Write out the data again in full, exactly as it reads.
--- START Information provided ---
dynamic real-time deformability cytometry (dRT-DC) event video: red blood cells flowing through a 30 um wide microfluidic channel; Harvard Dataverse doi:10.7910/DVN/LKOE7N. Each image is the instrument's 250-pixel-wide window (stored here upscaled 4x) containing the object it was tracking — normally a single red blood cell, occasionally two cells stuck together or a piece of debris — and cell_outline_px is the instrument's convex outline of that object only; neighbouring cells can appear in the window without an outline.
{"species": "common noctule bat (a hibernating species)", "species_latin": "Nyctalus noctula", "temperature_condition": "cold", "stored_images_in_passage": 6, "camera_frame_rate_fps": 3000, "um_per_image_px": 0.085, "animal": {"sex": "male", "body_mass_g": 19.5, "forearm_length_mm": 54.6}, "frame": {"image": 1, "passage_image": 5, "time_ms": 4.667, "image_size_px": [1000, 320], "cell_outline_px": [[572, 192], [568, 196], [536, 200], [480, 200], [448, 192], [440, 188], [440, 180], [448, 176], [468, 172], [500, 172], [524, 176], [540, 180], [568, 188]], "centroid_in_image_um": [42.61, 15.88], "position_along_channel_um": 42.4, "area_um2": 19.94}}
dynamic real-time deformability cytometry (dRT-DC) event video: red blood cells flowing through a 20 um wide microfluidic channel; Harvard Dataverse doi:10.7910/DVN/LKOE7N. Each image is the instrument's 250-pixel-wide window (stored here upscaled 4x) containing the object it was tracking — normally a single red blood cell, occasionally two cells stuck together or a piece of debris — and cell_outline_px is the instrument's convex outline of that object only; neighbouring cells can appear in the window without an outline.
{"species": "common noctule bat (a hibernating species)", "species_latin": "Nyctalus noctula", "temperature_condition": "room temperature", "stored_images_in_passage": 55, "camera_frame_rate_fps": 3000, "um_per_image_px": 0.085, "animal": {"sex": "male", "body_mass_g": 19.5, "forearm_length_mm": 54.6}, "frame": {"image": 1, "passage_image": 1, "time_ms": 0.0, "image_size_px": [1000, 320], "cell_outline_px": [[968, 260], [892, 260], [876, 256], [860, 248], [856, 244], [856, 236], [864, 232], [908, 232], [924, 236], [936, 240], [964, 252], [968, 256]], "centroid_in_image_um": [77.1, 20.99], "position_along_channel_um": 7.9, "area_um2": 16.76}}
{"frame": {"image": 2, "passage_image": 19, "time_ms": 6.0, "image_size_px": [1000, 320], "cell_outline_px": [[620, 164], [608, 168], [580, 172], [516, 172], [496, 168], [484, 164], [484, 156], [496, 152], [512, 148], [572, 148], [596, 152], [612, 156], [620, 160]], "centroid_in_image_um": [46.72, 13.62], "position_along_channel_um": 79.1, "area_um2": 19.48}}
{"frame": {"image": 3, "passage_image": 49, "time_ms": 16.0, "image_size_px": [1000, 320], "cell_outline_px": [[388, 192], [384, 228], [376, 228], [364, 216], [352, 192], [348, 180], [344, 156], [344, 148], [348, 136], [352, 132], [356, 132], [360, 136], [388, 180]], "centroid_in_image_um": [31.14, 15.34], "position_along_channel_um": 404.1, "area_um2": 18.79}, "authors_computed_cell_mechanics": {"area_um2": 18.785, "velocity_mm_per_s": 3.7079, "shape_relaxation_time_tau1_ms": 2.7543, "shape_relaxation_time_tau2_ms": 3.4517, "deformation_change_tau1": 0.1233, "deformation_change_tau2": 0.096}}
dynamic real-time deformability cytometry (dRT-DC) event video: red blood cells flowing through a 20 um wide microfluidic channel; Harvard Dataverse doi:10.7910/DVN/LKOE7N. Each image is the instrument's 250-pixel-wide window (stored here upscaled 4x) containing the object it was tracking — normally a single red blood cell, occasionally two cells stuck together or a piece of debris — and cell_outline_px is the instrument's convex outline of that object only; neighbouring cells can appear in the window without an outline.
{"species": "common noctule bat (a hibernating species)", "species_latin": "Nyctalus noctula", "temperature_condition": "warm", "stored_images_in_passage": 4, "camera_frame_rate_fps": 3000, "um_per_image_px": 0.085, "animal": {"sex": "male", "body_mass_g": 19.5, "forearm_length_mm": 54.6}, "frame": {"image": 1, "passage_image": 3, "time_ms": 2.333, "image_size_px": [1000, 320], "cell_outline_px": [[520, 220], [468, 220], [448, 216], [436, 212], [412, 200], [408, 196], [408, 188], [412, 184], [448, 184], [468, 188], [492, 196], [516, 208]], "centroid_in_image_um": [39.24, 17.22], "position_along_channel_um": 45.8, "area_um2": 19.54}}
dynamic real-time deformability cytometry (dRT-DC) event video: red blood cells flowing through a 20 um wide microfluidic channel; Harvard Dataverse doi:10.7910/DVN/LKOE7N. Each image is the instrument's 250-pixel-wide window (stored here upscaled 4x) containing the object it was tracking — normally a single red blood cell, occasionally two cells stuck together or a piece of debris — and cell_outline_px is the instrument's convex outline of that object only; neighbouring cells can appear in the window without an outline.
--- END Information provided ---
• **The answer**
dynamic real-time deformability cytometry (dRT-DC) event video: red blood cells flowing through a 30 um wide microfluidic channel; Harvard Dataverse doi:10.7910/DVN/LKOE7N. Each image is the instrument's 250-pixel-wide window (stored here upscaled 4x) containing the object it was tracking — normally a single red blood cell, occasionally two cells stuck together or a piece of debris — and cell_outline_px is the instrument's convex outline of that object only; neighbouring cells can appear in the window without an outline.
{"species": "common noctule bat (a hibernating species)", "species_latin": "Nyctalus noctula", "temperature_condition": "cold", "stored_images_in_passage": 6, "camera_frame_rate_fps": 3000, "um_per_image_px": 0.085, "animal": {"sex": "male", "body_mass_g": 19.5, "forearm_length_mm": 54.6}, "frame": {"image": 1, "passage_image": 5, "time_ms": 4.667, "image_size_px": [1000, 320], "cell_outline_px": [[572, 192], [568, 196], [536, 200], [480, 200], [448, 192], [440, 188], [440, 180], [448, 176], [468, 172], [500, 172], [524, 176], [540, 180], [568, 188]], "centroid_in_image_um": [42.61, 15.88], "position_along_channel_um": 42.4, "area_um2": 19.94}}
dynamic real-time deformability cytometry (dRT-DC) event video: red blood cells flowing through a 20 um wide microfluidic channel; Harvard Dataverse doi:10.7910/DVN/LKOE7N. Each image is the instrument's 250-pixel-wide window (stored here upscaled 4x) containing the object it was tracking — normally a single red blood cell, occasionally two cells stuck together or a piece of debris — and cell_outline_px is the instrument's convex outline of that object only; neighbouring cells can appear in the window without an outline.
{"species": "common noctule bat (a hibernating species)", "species_latin": "Nyctalus noctula", "temperature_condition": "room temperature", "stored_images_in_passage": 55, "camera_frame_rate_fps": 3000, "um_per_image_px": 0.085, "animal": {"sex": "male", "body_mass_g": 19.5, "forearm_length_mm": 54.6}, "frame": {"image": 1, "passage_image": 1, "time_ms": 0.0, "image_size_px": [1000, 320], "cell_outline_px": [[968, 260], [892, 260], [876, 256], [860, 248], [856, 244], [856, 236], [864, 232], [908, 232], [924, 236], [936, 240], [964, 252], [968, 256]], "centroid_in_image_um": [77.1, 20.99], "position_along_channel_um": 7.9, "area_um2": 16.76}}
{"frame": {"image": 2, "passage_image": 19, "time_ms": 6.0, "image_size_px": [1000, 320], "cell_outline_px": [[620, 164], [608, 168], [580, 172], [516, 172], [496, 168], [484, 164], [484, 156], [496, 152], [512, 148], [572, 148], [596, 152], [612, 156], [620, 160]], "centroid_in_image_um": [46.72, 13.62], "position_along_channel_um": 79.1, "area_um2": 19.48}}
{"frame": {"image": 3, "passage_image": 49, "time_ms": 16.0, "image_size_px": [1000, 320], "cell_outline_px": [[388, 192], [384, 228], [376, 228], [364, 216], [352, 192], [348, 180], [344, 156], [344, 148], [348, 136], [352, 132], [356, 132], [360, 136], [388, 180]], "centroid_in_image_um": [31.14, 15.34], "position_along_channel_um": 404.1, "area_um2": 18.79}, "authors_computed_cell_mechanics": {"area_um2": 18.785, "velocity_mm_per_s": 3.7079, "shape_relaxation_time_tau1_ms": 2.7543, "shape_relaxation_time_tau2_ms": 3.4517, "deformation_change_tau1": 0.1233, "deformation_change_tau2": 0.096}}
dynamic real-time deformability cytometry (dRT-DC) event video: red blood cells flowing through a 20 um wide microfluidic channel; Harvard Dataverse doi:10.7910/DVN/LKOE7N. Each image is the instrument's 250-pixel-wide window (stored here upscaled 4x) containing the object it was tracking — normally a single red blood cell, occasionally two cells stuck together or a piece of debris — and cell_outline_px is the instrument's convex outline of that object only; neighbouring cells can appear in the window without an outline.
{"species": "common noctule bat (a hibernating species)", "species_latin": "Nyctalus noctula", "temperature_condition": "warm", "stored_images_in_passage": 4, "camera_frame_rate_fps": 3000, "um_per_image_px": 0.085, "animal": {"sex": "male", "body_mass_g": 19.5, "forearm_length_mm": 54.6}, "frame": {"image": 1, "passage_image": 3, "time_ms": 2.333, "image_size_px": [1000, 320], "cell_outline_px": [[520, 220], [468, 220], [448, 216], [436, 212], [412, 200], [408, 196], [408, 188], [412, 184], [448, 184], [468, 188], [492, 196], [516, 208]], "centroid_in_image_um": [39.24, 17.22], "position_along_channel_um": 45.8, "area_um2": 19.54}}
dynamic real-time deformability cytometry (dRT-DC) event video: red blood cells flowing through a 20 um wide microfluidic channel; Harvard Dataverse doi:10.7910/DVN/LKOE7N. Each image is the instrument's 250-pixel-wide window (stored here upscaled 4x) containing the object it was tracking — normally a single red blood cell, occasionally two cells stuck together or a piece of debris — and cell_outline_px is the instrument's convex outline of that object only; neighbouring cells can appear in the window without an outline.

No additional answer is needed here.